Repeat every record exactly, but keep images out of the copy.

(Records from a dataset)
○ ○ ○ ○ ○ ○ ○
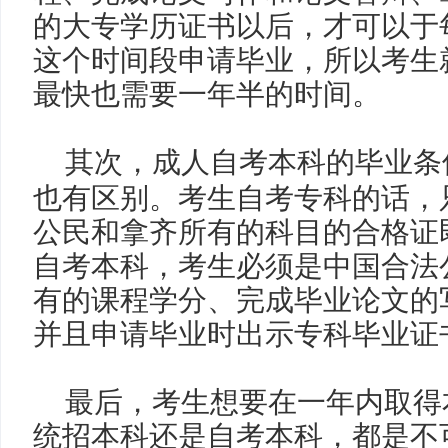
的大专学历证书以后，才可以于每
这个时间段申请毕业，所以考生
最快也需要一年半的时间。
其次，成人自考本科的毕业条
也有区别。考生自考专科的话，
公民和拿齐所有的科目的合格证
自考本科，考生必须是中国合法
有的课程学分、完成毕业论文的
并且申请毕业时出示专科毕业证
最后，考生想要在一年内取得
统招本科还是自考本科，都是不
○ ○ ○ ○ ○ ○ ○
- _Response area_
的大专学历证书以后，才可以于每
这个时间段申请毕业，所以考生
最快也需要一年半的时间。
其次，成人自考本科的毕业条
也有区别。考生自考专科的话，
公民和拿齐所有的科目的合格证
自考本科，考生必须是中国合法
有的课程学分、完成毕业论文的
并且申请毕业时出示专科毕业证
最后，考生想要在一年内取得
统招本科还是自考本科，都是不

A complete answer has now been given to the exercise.